> [Exercise passage]:
Tarantool development patches archive
 help / color / mirror / Atom feed
From: Oleg Babin via Tarantool-patches <tarantool-patches@dev.tarantool.org>
To: Vladislav Shpilevoy <v.shpilevoy@tarantool.org>,
	tarantool-patches@dev.tarantool.org,
	yaroslav.dynnikov@tarantool.org
Subject: Re: [Tarantool-patches] [PATCH 8/9] recovery: introduce reactive recovery
Date: Wed, 10 Feb 2021 12:00:31 +0300
Message-ID: <2deb1054-3bc0-2f97-aeb2-db9577fdd84a@tarantool.org> (raw)
In-Reply-To: <e148abb893fc1ca572346c409434e3df80173dce.1612914070.git.v.shpilevoy@tarantool.org>

Thanks for your patch. LGTM.

On 10/02/2021 02:46, Vladislav Shpilevoy wrote:
> Recovery is a fiber on a master node which tries to resolve
> SENDING/RECEIVING buckets into GARBAGE or ACTIVE, in case they are
> stuck. Usually it happens due to a conflict on the receiving side,
> or if a restart happens during bucket send.
>
> Recovery was proactive. It used to wakeup with a constant period
> to find and resolve the needed buckets.
>
> But this won't work with the future feature called 'map-reduce'.

> [Problem description]:
Resume the Tarantool patch review on reactive recovery, picking up right after its final quoted line.

> [Extracted records]:
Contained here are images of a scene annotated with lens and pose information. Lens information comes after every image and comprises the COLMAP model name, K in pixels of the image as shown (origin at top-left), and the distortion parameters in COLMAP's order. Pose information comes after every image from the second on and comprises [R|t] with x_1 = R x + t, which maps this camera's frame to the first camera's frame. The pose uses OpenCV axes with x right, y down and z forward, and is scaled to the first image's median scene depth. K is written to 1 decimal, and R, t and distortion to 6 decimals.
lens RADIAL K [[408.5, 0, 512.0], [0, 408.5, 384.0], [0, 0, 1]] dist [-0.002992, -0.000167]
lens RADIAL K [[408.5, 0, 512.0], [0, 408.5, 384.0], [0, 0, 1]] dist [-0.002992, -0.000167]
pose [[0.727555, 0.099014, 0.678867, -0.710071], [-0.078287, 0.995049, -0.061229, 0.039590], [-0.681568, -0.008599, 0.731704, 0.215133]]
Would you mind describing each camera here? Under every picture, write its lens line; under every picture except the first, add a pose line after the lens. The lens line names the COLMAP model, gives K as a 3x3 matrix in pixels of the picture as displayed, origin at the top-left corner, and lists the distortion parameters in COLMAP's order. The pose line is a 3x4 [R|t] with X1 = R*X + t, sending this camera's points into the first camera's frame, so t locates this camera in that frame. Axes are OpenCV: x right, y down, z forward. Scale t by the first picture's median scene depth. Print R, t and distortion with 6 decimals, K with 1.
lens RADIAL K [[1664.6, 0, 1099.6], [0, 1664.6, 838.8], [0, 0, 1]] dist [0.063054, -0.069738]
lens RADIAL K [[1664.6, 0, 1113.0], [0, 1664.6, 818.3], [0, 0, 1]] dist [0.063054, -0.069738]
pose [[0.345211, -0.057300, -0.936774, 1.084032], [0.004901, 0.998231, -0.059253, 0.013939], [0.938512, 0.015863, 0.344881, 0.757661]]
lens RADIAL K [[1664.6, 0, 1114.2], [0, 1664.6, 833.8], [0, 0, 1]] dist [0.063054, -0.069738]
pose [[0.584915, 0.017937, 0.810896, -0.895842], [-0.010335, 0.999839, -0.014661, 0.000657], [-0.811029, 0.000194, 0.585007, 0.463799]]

> [Result]:
> Map-reduce as a preparation stage will need to ensure that all
> buckets on a storage are readable and writable. With the current
> recovery algorithm if a bucket is broken, it won't be recovered
> for the next 5 seconds by default. During this time all new
> map-reduce requests can't execute.
>
> This is not acceptable. As well as too frequent wakeup of recovery
> fiber because it would waste TX thread time.
>
> The patch makes recovery fiber wakeup not by a timeout but by
> events happening with _bucket space. Recovery fiber sleeps on a
> condition variable which is signaled when _bucket is changed.
>
> This is very similar to the reactive GC feature in a previous
> commit.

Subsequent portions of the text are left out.